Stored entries
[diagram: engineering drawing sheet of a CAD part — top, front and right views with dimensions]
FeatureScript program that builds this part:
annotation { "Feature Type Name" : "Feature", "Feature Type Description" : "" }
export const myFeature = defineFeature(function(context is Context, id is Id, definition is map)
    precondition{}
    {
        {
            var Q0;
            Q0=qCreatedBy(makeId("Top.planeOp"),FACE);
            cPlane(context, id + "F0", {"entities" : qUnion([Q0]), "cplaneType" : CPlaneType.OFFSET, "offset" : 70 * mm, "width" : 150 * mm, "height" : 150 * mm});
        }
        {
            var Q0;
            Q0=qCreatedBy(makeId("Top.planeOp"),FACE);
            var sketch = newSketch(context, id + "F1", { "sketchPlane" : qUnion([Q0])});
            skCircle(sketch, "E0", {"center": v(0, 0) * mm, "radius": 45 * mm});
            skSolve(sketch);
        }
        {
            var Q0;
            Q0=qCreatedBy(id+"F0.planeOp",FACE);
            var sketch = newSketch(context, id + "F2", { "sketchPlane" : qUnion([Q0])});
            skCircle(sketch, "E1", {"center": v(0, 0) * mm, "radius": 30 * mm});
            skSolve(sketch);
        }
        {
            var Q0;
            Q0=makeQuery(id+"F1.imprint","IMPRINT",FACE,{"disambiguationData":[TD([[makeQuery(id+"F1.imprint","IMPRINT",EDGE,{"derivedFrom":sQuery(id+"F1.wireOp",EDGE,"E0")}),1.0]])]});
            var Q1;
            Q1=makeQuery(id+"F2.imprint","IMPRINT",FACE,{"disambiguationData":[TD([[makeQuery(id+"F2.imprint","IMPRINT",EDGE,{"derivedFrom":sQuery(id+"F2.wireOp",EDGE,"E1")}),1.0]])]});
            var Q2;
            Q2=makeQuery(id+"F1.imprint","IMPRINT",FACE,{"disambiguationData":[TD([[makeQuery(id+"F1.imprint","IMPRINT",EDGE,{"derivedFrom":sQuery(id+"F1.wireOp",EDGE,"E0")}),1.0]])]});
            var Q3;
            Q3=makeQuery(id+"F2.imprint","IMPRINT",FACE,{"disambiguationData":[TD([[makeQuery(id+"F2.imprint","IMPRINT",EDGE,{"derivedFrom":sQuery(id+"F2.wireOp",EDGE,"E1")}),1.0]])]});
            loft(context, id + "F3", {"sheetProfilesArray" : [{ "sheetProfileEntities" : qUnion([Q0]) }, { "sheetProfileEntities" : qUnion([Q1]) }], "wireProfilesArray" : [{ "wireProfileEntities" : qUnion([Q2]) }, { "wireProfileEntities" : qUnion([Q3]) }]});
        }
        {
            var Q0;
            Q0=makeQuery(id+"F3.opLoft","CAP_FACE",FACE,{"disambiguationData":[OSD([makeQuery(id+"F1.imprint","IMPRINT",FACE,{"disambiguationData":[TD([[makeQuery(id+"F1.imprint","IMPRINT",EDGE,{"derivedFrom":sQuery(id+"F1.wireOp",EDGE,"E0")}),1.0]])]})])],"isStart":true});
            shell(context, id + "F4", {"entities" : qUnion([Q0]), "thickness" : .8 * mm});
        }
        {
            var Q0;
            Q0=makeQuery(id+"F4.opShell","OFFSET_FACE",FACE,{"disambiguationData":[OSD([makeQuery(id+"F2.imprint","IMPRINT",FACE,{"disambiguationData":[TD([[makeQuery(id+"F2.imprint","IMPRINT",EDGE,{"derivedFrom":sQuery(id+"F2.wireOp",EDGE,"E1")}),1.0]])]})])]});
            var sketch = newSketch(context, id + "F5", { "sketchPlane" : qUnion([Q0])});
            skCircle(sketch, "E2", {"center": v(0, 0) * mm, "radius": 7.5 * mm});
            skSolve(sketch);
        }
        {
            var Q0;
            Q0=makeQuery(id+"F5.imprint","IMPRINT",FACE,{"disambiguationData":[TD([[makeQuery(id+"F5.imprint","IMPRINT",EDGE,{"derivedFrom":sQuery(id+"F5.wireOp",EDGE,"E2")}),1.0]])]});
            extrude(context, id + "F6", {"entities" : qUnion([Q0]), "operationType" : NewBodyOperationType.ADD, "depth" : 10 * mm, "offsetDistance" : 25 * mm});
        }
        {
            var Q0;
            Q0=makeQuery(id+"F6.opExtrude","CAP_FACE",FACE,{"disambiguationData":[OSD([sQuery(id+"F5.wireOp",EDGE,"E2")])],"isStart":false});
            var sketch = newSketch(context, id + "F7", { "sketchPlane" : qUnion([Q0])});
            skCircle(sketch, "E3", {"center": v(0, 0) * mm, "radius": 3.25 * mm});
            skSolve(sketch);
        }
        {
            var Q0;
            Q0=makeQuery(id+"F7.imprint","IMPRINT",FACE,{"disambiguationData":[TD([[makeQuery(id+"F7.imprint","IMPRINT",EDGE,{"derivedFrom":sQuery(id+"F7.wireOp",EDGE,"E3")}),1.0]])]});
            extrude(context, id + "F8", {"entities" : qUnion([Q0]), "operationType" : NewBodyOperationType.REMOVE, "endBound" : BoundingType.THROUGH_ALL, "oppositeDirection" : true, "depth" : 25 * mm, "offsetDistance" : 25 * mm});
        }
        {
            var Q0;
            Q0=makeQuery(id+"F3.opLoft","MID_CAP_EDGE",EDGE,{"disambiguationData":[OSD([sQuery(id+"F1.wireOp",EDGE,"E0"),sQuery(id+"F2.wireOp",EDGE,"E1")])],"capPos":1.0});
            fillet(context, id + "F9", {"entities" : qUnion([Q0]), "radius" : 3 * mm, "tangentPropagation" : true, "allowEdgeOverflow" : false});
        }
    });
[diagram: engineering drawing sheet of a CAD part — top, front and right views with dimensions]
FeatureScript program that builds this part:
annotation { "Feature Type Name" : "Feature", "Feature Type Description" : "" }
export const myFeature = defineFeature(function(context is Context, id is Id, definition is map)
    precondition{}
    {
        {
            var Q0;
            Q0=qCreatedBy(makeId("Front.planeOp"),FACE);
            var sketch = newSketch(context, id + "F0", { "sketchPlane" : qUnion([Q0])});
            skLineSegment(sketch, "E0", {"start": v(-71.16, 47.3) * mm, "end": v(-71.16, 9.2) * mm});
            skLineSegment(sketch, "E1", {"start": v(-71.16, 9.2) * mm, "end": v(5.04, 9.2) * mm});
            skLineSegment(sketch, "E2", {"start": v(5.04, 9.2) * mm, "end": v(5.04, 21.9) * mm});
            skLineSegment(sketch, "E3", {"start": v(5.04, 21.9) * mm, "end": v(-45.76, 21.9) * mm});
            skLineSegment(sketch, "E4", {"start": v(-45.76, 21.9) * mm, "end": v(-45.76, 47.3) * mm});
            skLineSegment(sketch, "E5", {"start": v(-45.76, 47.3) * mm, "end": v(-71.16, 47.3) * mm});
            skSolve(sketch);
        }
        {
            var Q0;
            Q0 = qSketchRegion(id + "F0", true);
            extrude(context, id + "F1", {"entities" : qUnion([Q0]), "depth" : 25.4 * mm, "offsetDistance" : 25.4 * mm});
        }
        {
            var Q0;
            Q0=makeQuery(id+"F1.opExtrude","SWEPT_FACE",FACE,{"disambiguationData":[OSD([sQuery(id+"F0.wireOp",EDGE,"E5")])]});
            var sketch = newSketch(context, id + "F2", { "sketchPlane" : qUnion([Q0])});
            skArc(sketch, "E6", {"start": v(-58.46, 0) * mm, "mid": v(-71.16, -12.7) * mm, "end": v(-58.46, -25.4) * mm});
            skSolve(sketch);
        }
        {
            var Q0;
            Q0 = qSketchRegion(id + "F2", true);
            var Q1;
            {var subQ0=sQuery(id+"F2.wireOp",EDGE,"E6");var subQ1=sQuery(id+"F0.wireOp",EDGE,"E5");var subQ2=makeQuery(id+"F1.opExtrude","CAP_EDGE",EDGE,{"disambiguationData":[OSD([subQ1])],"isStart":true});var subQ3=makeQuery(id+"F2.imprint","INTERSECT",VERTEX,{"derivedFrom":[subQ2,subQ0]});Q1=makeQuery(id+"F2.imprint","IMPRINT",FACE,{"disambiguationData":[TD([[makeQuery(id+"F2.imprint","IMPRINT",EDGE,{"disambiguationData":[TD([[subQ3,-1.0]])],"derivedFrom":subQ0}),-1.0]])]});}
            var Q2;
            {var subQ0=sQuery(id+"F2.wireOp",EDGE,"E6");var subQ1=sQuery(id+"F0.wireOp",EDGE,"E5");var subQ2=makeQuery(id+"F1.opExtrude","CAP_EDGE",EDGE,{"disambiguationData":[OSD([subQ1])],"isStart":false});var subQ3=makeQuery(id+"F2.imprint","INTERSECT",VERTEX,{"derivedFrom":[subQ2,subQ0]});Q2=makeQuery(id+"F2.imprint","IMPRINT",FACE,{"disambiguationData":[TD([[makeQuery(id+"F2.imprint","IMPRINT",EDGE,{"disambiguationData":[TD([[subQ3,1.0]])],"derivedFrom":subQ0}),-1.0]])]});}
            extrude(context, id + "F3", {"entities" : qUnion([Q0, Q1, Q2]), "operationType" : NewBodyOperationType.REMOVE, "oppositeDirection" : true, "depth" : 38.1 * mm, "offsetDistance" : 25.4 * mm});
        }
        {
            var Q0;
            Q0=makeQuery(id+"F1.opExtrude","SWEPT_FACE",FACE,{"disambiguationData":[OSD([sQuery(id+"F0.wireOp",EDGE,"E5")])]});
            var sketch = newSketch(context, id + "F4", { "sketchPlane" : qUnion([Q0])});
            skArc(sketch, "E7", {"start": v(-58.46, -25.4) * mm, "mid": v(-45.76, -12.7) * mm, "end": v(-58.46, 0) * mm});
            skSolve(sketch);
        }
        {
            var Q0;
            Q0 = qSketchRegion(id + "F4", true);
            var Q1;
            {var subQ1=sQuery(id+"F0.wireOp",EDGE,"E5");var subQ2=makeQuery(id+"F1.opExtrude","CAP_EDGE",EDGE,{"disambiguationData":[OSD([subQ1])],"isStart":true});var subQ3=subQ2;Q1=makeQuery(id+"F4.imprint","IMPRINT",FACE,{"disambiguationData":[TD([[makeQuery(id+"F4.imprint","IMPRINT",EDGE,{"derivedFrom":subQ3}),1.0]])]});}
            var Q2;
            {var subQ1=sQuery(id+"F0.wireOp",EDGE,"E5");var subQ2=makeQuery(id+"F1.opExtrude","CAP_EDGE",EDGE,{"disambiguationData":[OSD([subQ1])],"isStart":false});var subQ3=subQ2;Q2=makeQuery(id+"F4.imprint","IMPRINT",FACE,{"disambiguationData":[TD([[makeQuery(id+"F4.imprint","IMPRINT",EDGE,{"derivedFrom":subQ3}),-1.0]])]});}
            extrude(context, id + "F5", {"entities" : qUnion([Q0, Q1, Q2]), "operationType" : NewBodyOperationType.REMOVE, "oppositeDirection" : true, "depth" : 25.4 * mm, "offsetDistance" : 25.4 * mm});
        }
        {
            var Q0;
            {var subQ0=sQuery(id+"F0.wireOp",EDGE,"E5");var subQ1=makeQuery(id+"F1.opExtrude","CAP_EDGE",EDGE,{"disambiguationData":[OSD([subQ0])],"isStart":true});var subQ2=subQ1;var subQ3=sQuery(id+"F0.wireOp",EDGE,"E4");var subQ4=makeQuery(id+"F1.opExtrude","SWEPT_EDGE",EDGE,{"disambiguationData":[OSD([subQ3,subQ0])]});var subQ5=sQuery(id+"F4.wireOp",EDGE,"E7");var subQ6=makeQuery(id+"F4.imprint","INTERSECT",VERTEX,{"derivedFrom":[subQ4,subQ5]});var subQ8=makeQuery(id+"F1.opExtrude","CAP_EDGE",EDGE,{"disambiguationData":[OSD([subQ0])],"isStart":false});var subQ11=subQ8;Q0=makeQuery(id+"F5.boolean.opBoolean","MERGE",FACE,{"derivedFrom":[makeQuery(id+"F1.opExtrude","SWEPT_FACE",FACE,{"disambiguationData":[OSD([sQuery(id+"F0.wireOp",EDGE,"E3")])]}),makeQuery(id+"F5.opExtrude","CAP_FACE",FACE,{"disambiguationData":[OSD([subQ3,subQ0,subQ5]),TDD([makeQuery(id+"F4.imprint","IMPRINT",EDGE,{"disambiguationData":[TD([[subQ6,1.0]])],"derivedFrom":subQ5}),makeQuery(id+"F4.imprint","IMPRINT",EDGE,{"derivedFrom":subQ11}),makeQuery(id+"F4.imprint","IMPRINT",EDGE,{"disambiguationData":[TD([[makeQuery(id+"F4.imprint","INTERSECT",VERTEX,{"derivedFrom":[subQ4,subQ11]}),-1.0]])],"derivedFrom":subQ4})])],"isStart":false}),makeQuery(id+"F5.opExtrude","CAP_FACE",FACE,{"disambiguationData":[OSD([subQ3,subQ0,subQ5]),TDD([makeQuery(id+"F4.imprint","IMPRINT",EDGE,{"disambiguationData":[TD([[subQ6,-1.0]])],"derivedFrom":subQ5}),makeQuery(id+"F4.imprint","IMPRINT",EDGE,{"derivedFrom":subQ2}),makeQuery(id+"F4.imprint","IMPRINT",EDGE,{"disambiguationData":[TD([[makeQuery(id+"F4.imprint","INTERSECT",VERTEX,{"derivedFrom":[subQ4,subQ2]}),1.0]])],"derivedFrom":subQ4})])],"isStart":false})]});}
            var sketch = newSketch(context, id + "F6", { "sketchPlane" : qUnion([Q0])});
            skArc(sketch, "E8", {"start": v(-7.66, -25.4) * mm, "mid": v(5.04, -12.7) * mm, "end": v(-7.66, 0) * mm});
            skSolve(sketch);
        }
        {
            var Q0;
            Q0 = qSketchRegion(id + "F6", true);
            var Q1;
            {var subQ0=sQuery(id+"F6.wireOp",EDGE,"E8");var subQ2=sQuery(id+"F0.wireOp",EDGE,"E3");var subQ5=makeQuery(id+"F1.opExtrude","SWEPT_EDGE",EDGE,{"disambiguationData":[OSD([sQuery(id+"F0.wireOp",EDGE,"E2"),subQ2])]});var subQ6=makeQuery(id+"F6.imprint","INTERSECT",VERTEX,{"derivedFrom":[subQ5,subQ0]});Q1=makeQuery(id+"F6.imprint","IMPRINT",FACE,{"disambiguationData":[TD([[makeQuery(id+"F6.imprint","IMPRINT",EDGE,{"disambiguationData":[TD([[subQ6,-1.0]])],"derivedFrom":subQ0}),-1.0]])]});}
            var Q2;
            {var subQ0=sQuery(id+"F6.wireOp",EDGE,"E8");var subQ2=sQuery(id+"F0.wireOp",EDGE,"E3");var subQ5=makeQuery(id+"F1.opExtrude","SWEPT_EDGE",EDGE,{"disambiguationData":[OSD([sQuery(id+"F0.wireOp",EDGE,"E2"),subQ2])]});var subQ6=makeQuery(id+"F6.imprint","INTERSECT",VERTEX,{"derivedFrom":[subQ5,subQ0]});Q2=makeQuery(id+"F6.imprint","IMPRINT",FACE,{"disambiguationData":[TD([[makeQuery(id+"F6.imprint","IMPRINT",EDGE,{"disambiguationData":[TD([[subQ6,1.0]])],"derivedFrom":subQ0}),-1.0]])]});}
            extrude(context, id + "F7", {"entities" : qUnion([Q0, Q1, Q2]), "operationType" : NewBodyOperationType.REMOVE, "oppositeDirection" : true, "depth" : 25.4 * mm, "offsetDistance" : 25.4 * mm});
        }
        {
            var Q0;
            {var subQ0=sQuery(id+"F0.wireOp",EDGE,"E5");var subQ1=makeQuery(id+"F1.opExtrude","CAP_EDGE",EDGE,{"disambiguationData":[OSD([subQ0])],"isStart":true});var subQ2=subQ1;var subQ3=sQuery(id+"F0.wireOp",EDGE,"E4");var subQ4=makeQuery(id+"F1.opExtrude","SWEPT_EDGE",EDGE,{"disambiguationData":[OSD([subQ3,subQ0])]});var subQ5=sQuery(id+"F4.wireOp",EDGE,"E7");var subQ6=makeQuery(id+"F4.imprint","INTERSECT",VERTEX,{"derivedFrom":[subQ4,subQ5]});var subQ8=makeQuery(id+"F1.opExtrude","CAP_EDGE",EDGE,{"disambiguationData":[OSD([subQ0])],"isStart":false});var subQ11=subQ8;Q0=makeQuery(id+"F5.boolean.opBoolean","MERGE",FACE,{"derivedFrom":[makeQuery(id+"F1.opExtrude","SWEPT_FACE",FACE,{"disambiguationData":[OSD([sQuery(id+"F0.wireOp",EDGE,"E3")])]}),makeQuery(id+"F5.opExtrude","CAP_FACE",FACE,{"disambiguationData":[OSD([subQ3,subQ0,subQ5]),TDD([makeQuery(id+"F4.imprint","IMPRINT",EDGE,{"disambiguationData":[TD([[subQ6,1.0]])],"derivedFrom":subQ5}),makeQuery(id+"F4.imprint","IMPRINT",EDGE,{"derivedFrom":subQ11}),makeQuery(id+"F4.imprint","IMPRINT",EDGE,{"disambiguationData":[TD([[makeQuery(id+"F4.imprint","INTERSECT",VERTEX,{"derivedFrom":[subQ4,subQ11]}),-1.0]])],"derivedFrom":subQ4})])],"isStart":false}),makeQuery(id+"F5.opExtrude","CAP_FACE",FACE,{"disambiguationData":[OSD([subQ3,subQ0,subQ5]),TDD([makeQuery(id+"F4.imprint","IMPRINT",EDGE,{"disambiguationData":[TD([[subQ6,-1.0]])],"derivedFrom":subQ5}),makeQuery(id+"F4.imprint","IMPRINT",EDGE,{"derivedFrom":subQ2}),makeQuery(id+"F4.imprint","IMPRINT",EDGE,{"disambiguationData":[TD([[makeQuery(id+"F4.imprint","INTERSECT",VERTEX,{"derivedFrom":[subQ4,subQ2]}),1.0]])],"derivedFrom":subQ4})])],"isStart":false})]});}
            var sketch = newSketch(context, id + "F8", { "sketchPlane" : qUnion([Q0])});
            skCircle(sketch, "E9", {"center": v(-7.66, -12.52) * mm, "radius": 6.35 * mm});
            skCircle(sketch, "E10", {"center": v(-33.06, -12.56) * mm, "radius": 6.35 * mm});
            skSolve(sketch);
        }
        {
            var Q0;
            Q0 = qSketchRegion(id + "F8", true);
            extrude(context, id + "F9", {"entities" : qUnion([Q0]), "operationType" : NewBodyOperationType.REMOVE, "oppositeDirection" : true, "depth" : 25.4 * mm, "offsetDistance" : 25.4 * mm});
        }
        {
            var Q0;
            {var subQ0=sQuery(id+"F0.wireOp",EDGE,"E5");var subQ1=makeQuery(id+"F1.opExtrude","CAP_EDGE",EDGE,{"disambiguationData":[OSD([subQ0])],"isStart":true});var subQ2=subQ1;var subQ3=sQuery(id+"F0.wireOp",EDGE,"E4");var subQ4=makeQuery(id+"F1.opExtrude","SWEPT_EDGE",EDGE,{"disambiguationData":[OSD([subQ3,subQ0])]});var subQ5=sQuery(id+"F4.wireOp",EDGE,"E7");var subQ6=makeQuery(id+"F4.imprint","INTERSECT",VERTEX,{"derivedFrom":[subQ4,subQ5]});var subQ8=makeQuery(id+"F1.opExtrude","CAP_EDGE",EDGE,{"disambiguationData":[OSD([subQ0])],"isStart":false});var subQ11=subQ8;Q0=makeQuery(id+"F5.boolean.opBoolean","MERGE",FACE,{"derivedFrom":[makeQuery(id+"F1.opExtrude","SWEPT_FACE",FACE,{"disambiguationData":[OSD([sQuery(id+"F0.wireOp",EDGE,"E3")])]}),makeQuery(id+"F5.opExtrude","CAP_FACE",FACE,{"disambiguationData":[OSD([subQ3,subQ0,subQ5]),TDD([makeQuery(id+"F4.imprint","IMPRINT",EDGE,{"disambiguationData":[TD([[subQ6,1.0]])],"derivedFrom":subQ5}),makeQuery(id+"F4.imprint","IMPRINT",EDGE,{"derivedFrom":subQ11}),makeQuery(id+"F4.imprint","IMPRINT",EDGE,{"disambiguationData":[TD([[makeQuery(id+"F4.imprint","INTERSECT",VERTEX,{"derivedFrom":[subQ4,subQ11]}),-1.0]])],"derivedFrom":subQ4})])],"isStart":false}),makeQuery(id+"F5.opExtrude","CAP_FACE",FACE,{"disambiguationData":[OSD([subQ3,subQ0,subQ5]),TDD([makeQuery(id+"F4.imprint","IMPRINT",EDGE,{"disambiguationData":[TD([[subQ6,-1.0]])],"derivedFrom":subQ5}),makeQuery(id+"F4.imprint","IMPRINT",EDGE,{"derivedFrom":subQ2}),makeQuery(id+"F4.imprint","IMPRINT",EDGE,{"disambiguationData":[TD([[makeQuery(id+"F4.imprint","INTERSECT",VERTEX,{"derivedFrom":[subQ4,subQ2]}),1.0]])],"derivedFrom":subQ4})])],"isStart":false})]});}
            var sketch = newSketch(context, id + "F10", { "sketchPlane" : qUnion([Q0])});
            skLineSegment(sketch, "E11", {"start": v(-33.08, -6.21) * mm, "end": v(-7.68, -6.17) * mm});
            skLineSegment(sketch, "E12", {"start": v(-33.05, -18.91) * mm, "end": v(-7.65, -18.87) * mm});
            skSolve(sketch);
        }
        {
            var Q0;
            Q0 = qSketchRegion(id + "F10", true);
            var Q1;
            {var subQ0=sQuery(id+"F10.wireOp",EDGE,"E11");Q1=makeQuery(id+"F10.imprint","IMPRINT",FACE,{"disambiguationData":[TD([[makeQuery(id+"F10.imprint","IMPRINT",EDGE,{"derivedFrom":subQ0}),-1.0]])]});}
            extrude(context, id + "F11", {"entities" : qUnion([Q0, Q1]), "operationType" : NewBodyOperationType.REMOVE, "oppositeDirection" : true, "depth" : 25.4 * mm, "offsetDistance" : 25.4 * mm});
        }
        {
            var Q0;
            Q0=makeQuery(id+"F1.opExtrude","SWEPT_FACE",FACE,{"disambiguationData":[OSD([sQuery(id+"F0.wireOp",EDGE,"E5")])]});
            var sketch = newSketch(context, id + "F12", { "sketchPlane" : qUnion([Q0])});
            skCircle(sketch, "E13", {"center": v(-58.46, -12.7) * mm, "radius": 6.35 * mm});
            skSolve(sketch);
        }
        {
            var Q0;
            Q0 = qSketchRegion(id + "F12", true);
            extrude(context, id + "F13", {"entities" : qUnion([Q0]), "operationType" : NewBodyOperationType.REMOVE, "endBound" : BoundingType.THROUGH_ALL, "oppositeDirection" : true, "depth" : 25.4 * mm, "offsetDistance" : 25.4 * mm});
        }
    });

- _EXERCISE GOAL_
Can you write out the records from their first line through the line containing "cPlane(context, id +", changing "myFeature" to "baseFeature" and keeping everything else the same?

- _ANSWER IN FULL_
[diagram: engineering drawing sheet of a CAD part — top, front and right views with dimensions]
FeatureScript program that builds this part:
annotation { "Feature Type Name" : "Feature", "Feature Type Description" : "" }
export const baseFeature = defineFeature(function(context is Context, id is Id, definition is map)
    precondition{}
    {
        {
            var Q0;
            Q0=qCreatedBy(makeId("Top.planeOp"),FACE);
            cPlane(context, id + "F0", {"entities" : qUnion([Q0]), "cplaneType" : CPlaneType.OFFSET, "offset" : 70 * mm, "width" : 150 * mm, "height" : 150 * mm});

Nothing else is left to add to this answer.